● Brief: Look through the entries below and report every line that has "lines".

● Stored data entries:
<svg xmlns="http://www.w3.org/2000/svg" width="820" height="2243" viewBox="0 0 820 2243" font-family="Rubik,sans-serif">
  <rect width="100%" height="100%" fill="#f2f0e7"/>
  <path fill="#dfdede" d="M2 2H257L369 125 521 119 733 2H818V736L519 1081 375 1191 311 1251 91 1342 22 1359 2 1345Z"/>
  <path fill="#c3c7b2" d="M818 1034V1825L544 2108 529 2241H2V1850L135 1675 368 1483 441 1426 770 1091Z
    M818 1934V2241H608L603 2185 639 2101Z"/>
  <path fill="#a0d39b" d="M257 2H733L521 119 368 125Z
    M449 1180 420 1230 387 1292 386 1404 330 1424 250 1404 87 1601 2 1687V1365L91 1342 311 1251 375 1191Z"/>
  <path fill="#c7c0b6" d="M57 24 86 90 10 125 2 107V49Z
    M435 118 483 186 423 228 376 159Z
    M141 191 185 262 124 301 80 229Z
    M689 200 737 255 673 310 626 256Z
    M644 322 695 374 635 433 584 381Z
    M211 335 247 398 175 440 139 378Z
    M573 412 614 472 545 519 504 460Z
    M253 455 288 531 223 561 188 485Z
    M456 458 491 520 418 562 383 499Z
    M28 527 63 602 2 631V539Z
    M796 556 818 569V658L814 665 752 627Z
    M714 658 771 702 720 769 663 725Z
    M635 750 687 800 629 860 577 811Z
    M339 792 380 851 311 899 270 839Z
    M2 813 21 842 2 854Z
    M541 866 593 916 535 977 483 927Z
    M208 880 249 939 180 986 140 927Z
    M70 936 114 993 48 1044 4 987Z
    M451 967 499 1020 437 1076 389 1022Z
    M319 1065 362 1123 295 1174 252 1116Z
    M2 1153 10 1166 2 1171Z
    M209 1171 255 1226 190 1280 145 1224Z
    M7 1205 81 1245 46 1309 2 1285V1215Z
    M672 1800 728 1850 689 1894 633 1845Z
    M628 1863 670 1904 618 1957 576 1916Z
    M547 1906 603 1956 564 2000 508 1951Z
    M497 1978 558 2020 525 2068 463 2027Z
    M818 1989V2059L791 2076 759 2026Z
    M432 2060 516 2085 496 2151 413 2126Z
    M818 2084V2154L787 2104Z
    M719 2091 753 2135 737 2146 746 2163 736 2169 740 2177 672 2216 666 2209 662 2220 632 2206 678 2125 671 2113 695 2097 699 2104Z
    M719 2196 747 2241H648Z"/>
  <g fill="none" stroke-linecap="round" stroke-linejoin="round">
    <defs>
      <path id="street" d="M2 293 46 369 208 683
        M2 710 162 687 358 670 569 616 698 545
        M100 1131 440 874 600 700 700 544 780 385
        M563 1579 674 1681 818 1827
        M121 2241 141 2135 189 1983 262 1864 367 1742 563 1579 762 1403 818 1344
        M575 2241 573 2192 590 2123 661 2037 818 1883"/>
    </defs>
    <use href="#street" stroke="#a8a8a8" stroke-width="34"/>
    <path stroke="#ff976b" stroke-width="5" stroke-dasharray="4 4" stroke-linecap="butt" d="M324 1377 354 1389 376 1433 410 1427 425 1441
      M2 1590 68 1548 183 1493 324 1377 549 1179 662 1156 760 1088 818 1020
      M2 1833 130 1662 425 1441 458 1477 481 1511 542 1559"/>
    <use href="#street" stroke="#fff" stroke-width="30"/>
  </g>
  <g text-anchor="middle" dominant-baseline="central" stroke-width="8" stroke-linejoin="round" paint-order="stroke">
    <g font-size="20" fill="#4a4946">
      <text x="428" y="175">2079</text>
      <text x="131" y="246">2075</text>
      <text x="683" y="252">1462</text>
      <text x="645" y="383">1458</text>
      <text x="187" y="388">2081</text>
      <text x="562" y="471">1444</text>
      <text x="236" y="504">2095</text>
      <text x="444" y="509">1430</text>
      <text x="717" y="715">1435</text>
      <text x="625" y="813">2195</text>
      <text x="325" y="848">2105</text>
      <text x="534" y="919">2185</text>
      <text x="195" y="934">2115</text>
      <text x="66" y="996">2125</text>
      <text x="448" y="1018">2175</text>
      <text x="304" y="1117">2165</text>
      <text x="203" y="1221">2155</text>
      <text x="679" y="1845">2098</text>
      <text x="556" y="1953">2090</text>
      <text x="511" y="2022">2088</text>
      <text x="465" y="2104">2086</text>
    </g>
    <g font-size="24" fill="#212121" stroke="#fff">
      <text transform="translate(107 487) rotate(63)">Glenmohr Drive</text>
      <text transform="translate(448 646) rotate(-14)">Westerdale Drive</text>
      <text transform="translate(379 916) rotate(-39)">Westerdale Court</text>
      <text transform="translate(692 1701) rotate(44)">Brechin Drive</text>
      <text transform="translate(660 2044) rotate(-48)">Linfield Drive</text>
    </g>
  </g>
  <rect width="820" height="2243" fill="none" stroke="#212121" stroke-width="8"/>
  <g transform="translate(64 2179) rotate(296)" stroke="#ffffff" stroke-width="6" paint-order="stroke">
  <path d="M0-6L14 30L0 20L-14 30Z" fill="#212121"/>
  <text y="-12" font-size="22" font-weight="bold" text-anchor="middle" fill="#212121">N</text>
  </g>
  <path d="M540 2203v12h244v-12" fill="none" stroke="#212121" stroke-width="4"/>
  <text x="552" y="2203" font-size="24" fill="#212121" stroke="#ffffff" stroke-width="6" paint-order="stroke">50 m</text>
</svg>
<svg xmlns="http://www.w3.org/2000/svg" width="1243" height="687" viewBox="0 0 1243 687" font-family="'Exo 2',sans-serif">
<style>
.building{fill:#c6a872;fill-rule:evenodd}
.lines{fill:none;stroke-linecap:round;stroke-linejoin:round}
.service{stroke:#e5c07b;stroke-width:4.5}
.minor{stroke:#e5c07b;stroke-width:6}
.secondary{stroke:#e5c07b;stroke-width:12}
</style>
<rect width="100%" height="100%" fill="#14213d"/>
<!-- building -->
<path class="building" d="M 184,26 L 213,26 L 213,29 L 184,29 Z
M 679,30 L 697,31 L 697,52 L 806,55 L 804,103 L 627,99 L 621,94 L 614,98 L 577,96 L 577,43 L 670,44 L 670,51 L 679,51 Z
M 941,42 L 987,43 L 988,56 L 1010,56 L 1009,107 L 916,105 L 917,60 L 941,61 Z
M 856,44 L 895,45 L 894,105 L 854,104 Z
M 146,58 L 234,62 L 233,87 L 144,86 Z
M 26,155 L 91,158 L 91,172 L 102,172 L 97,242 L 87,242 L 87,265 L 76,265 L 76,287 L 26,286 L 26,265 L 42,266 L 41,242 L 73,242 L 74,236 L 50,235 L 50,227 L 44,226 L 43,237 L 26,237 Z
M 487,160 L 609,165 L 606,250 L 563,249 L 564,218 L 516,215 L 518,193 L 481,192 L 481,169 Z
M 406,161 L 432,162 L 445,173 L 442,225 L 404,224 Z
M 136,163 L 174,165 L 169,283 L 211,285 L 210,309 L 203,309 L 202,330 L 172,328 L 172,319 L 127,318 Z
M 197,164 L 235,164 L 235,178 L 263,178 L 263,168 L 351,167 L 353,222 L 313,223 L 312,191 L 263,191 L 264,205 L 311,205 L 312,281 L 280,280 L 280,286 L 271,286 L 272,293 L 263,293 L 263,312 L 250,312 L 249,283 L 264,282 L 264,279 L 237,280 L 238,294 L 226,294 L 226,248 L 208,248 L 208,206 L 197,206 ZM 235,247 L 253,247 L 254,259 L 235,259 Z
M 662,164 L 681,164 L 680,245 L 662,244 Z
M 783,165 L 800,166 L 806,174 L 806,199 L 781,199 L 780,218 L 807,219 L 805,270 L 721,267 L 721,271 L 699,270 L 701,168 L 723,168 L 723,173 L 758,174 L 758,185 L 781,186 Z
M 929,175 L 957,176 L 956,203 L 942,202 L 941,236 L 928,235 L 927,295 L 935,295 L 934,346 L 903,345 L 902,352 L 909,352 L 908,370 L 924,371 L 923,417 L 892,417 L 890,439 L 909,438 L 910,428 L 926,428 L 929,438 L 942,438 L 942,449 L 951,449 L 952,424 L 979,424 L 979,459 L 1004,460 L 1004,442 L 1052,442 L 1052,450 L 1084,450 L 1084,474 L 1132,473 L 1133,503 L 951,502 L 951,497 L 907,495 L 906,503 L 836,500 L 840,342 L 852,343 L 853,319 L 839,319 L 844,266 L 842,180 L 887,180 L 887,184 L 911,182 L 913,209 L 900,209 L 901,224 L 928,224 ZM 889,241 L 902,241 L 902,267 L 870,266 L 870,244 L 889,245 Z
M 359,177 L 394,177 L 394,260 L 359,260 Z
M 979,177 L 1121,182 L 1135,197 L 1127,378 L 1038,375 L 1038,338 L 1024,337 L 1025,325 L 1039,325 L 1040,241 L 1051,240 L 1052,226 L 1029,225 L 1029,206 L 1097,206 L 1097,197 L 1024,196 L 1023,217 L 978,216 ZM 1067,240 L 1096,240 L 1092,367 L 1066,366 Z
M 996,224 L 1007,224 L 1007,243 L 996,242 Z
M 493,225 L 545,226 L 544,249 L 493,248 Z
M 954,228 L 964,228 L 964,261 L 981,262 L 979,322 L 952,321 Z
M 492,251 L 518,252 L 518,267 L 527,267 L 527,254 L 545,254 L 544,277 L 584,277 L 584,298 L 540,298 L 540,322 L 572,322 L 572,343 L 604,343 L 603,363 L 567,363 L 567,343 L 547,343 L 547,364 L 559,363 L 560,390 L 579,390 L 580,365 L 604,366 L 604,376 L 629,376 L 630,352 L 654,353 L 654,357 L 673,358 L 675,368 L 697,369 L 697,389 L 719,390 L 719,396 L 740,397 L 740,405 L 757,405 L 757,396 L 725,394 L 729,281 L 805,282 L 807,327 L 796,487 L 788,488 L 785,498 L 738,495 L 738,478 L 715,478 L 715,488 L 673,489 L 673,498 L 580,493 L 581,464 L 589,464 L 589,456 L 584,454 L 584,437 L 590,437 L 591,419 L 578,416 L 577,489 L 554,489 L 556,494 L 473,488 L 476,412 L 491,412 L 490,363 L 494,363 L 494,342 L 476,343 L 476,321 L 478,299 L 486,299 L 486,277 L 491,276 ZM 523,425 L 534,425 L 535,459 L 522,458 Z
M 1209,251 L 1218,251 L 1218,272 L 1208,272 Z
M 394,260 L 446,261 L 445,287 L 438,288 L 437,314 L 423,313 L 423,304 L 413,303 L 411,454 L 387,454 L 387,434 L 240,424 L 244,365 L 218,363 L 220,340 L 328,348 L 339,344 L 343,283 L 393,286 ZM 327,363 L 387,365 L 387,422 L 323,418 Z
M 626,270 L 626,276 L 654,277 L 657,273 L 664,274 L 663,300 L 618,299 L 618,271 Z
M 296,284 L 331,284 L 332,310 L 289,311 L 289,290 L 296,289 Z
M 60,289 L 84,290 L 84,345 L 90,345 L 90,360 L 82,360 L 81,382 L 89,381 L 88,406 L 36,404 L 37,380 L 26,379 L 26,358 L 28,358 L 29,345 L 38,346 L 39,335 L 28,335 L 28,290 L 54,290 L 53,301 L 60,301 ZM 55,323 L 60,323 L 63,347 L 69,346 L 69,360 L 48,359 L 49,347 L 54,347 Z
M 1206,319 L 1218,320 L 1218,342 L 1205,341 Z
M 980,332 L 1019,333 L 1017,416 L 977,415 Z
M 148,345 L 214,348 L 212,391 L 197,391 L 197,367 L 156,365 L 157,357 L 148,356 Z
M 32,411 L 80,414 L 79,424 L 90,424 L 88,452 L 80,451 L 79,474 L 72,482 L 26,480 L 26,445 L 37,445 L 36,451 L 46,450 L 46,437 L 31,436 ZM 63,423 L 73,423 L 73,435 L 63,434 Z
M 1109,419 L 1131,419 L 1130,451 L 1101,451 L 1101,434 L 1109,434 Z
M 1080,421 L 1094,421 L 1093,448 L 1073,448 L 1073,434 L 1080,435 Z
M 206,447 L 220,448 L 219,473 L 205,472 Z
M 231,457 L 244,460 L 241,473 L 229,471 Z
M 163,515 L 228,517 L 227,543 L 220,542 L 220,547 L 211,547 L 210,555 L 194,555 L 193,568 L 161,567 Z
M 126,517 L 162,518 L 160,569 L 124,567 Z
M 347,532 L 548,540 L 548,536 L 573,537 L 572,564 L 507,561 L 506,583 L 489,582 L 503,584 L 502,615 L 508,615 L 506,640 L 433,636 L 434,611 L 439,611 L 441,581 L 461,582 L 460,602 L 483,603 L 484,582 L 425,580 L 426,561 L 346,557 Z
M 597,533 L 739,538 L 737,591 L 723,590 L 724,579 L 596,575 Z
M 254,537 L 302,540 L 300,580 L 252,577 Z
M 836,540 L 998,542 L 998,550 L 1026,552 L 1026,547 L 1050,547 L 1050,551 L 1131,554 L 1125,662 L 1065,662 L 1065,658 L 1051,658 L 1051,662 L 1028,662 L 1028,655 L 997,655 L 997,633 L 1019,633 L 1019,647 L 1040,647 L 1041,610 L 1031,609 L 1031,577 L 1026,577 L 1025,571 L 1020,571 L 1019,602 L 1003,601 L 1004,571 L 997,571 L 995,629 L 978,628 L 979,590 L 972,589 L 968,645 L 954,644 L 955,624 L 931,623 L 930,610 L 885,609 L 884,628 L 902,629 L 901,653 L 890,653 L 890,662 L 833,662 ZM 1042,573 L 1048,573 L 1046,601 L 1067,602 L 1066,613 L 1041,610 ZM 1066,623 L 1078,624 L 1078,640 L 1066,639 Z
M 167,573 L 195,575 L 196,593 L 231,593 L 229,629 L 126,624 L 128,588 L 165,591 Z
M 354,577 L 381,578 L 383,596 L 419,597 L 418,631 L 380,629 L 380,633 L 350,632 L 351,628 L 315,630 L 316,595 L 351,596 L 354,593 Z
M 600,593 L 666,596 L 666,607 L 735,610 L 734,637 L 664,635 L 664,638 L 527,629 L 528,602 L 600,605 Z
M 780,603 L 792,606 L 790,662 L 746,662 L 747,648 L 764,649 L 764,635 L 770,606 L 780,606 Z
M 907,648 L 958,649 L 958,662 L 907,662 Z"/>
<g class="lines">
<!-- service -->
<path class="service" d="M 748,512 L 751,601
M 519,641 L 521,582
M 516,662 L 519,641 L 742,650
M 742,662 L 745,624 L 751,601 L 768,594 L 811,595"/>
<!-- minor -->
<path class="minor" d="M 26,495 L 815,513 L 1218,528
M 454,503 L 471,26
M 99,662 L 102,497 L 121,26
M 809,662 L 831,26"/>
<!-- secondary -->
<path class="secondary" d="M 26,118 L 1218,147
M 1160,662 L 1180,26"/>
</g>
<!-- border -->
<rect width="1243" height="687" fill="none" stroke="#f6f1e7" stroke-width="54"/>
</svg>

● Task answer:
.lines{fill:none;stroke-linecap:round;stroke-linejoin:round}
<g class="lines">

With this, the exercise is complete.